Saturday, June 22, 2013

Embracing for an overload ... or how to load balance your web server

Almost all mobile games somehow now use a web server. Even if you are using facebook for the social part and friends leaderboards, facebook's leaderboards API is very limiting (at least at the time of writing you cannot have multiple leaderboards for a game for example). So developers tend to roll their own leaderboard system that spams facebook.

But what if your web server used by your game does not hold up the initial rush of users?


Your server gets crushed by the load of users hitting your server. You can set up multiple servers to prepare yourself, but that can be costly especially when you don't know how many users are going to be playing your game.
Ideally you dynamically add/remove web servers depending on the load, so you save costs.

Enter heroku + loader.io + hirefire.io

Heroku is a hosting service that supports multiple server doesn't scale them automatically. Originally it started with ruby on rails but now supports other languages like php (1 server is free, 2 servers is 30$/month, 4 servers is 200$/month, 100 servers around 2000$/month at the time of writing, etc). It uses git underneath, and it makes it really easy to push and release updates. Facebook are also collaborating with heroku for easily creating a web app hooked up with facebook.

Loader.io is for doing stress testing (awesome and free)

Hirefire.io monitors your web app every minute or so, and it auto scales up/down your number of web servers depending on your load. (Will cost you around 10$/month). It's really cool seeing this little app communicating with heroku to scale up/down your servers almost instantly (1min is not a long interval).

They are very easy to set up.
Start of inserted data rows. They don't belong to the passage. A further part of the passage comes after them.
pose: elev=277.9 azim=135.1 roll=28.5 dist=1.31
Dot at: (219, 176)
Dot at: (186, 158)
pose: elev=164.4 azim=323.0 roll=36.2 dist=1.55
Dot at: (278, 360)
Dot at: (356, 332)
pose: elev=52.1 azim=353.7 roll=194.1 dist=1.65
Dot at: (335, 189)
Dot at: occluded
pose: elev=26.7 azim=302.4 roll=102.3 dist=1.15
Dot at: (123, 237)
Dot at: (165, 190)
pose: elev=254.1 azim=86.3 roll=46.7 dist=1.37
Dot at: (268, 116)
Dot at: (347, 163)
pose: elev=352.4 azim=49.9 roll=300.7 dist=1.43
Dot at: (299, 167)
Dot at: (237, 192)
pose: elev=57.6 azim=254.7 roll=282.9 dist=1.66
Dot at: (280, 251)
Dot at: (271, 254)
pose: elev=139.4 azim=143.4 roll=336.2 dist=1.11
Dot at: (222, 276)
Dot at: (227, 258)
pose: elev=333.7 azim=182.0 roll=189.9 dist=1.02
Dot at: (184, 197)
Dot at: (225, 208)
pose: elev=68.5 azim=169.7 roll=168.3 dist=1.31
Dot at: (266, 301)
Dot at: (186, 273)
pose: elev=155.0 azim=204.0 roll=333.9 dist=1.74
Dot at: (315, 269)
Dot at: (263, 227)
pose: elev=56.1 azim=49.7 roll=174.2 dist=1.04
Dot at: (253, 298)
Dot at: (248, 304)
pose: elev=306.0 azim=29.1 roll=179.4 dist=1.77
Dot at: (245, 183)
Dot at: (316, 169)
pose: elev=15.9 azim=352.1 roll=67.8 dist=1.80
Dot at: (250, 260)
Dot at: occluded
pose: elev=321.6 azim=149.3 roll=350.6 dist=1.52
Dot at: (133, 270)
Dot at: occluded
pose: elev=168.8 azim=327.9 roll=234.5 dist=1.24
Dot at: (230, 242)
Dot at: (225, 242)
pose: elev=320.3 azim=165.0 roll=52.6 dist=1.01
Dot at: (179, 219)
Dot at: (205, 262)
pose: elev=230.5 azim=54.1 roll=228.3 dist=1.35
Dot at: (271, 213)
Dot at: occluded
I am using them for preparing for the launch of That Monsters Game, which will be available for download July 18th.

2 comments:

Gerard said...

I love the game and how smooth it is!. Congrats!. What unity input system did you use?

xenon said...

Hi Gerard,
I used NGUI for the UI, but for the tracing monsters it is just a manual raycast and checking if I hit a monster or not.

Are you developing a game in Unity as well?